Oui je suis sorcière si c'est ainsi que tu appelles les femmes qui soignent et calment, sans évoquer les dieux et sans ouvrir les jambes. Donne moi un chaudron et de l'eau, tu verras tout ce que je peux faire des soldats.

Je connais tes infirmiers : une clique de prêtres pour moitié, qui savent confesser et se lamenter, une bande de manieurs d'aiguilles de l'autre qui charcutent à vif et font hurler. Crois-moi, je peux aider.

Ainsi fut fait. J’ai préparé du pavot, des opiacés, des barbituriques par chaudrons, administrés en louches aux blessés qui perdaient un peu conscience le temps que se penchent sur eux des rabibocheurs lucides sur leur utilité.
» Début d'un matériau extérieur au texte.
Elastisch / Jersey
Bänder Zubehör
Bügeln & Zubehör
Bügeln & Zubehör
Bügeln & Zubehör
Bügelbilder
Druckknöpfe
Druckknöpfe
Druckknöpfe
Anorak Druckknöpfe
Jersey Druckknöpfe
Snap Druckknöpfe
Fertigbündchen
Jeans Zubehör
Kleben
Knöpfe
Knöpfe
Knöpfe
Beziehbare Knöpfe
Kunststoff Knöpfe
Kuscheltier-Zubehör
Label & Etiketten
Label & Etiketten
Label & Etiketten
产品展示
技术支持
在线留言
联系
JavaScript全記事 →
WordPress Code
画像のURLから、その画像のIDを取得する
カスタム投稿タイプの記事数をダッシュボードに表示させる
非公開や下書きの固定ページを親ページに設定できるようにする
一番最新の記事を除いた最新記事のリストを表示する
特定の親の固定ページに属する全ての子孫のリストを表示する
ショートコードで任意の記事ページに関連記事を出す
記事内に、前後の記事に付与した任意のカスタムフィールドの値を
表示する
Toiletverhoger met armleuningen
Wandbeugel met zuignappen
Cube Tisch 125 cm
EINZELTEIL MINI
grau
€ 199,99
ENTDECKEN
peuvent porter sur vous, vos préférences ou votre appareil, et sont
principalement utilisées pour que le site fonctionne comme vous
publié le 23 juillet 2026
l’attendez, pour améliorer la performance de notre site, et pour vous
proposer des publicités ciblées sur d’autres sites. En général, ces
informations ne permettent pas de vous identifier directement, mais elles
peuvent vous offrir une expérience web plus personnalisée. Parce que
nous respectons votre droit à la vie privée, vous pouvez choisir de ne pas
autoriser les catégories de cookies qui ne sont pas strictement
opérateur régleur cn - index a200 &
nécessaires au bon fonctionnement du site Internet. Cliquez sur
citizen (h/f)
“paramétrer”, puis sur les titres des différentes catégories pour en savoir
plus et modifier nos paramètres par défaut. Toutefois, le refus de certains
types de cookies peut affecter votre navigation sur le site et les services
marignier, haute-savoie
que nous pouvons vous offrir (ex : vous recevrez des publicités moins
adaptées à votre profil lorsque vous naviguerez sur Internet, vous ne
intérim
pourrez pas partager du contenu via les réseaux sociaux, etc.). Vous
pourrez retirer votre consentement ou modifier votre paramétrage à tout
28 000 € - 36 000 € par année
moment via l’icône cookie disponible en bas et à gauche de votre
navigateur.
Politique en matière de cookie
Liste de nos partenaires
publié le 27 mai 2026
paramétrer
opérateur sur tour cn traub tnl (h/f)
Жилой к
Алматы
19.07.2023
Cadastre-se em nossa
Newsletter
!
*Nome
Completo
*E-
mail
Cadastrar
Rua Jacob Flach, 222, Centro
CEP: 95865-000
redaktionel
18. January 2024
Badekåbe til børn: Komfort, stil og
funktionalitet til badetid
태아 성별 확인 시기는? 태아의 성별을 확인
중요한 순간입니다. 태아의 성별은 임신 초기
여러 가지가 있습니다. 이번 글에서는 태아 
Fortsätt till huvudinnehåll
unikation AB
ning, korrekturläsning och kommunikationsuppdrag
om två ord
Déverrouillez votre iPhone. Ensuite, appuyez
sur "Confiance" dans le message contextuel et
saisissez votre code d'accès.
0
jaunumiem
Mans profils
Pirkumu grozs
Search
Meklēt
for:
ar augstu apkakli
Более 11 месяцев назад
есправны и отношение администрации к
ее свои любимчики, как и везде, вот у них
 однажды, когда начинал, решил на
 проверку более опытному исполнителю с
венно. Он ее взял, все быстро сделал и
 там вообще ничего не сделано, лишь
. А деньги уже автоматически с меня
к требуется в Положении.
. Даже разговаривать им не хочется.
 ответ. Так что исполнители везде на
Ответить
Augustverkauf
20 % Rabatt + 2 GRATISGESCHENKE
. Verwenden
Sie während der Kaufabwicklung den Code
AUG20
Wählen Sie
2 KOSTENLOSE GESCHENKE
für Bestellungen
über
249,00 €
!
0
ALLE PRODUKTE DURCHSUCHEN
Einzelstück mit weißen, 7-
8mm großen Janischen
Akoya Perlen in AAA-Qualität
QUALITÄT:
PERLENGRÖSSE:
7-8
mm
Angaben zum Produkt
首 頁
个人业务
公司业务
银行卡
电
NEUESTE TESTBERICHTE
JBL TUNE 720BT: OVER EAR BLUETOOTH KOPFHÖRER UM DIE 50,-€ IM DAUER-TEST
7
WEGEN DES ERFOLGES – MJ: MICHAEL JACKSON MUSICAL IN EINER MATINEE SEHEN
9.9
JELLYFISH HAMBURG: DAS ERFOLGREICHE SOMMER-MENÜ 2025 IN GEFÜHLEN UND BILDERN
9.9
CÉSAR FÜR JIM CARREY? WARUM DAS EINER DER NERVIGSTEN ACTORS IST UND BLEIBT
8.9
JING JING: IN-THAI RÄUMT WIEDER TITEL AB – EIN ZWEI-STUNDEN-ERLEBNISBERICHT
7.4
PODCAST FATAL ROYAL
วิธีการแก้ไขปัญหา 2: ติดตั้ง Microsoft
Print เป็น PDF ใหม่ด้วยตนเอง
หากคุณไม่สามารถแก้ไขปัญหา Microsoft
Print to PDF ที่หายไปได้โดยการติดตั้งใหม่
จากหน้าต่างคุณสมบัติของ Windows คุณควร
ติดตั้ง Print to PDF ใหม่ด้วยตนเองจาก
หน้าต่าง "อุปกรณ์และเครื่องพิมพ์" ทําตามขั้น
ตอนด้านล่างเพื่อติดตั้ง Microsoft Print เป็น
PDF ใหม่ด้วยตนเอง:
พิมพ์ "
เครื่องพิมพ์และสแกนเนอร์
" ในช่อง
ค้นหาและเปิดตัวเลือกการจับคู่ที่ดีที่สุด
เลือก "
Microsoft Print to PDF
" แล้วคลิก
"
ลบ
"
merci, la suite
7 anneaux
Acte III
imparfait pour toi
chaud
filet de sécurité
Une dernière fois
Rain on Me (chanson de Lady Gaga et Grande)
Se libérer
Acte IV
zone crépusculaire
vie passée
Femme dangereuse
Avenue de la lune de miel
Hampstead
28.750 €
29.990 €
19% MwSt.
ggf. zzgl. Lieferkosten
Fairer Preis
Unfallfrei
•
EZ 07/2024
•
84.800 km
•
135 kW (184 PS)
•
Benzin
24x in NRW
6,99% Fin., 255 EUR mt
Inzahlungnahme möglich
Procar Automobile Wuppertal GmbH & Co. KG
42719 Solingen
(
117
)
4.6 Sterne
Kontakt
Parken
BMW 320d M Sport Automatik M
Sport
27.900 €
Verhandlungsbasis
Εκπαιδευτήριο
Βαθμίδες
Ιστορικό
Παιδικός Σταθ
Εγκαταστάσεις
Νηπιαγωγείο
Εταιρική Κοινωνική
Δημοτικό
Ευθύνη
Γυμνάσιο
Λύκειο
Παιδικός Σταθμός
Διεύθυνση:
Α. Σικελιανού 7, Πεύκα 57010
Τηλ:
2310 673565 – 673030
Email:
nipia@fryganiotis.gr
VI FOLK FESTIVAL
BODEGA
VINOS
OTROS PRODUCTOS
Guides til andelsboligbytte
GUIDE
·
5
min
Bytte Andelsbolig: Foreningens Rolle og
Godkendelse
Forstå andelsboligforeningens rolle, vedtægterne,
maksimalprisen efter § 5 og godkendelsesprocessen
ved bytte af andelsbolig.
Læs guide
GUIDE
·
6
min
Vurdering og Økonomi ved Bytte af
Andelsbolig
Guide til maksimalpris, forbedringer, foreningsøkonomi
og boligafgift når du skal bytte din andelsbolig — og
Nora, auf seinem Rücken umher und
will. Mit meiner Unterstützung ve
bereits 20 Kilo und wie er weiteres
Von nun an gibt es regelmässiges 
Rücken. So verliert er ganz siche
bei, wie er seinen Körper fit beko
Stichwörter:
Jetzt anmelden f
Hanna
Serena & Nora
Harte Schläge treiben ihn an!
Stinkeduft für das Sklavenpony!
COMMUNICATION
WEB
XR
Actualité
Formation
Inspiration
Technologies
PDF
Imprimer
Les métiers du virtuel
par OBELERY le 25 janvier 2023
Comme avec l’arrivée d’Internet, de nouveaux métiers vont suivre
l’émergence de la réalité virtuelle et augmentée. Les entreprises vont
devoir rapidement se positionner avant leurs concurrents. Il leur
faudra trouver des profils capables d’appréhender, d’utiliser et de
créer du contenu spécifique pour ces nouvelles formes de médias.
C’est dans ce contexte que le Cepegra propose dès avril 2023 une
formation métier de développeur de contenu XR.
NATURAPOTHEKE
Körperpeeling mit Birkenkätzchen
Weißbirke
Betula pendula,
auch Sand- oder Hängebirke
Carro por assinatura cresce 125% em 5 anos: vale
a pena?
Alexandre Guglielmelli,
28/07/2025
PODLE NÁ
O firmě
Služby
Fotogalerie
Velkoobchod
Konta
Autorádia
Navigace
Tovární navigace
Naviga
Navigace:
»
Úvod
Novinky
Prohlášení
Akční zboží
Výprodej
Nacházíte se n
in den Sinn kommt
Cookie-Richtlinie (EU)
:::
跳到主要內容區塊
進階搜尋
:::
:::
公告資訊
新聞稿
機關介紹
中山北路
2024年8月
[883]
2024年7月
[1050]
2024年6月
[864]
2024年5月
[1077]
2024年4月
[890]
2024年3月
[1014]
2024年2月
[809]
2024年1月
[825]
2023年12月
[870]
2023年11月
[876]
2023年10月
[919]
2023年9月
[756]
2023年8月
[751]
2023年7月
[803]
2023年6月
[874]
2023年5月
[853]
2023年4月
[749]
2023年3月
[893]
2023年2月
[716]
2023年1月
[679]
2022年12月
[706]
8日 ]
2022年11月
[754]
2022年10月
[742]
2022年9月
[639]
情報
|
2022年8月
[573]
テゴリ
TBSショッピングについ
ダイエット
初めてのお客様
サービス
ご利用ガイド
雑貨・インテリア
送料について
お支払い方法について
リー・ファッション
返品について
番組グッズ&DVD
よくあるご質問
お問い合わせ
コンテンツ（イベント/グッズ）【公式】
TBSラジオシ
Bons dieux certains de ces gars n’avaient plus vraiment forme humaine. Ce que j’ai pu dégobiller certains jours.

Mes herbes étaient bien maniées et pour anesthésier c'était ça ou les alcools ; question d’habitude je suppose, il apparaissait que les soldats coûtent plus cher à soûler qu’à droguer.

J’ai allongé en souriant doucement des gamins qui pleuraient. Assis des vétérans qui avaient vu assez de morts pour sentir venir la leur, même -surtout- à travers les discours lénifiants des infirmiers. Accueillie en prières hurlantes ou silencieuses à des divinités ou des proches. Certains ont visiblement de quoi craindre ou en découdre dans un au delà qui promet d'être chahuté.

Les hommes déliraient, voyant à travers ceux qui les soignaient toute une clique d'êtres aimés et d'ennemis acharnés. Nous recueillions des murmures, confidences de chevets et d’oreillers non partagés, des serments, des testaments à transmettre ; soyons francs tous ne le furent pas et je sais quelques pactoles enterrés qui furent soigneusement notés par quelques uns de mes collègues.

Il est optimiste d'évoquer des collègues. Les hommes jouaient de la scie et du gros fil, les femmes des pansages et des sourires. Au premier à qui je refusais plus d'attouchements que mes mains à ses soins, il en jura se venger. Mais j'étais la sorcière et lorsqu'il voulu au soir me chahuter, il ne pouvait plus prétendre à nulle chevauchée. Dès lors ma réputation s'établit et l'on cessa à ce sujet de m'importuner.

Car j'étais la sorcière, plus habile que beaucoup en travaux de reprise et potions, condamnée en échange à solitaire position. Même les infirmiers n'osaient trop me parler et quand à partager pitance je vous laisse imaginer. J'ai vécu plus chastement parmi ces hommes violents que toute une jeunesse en errant.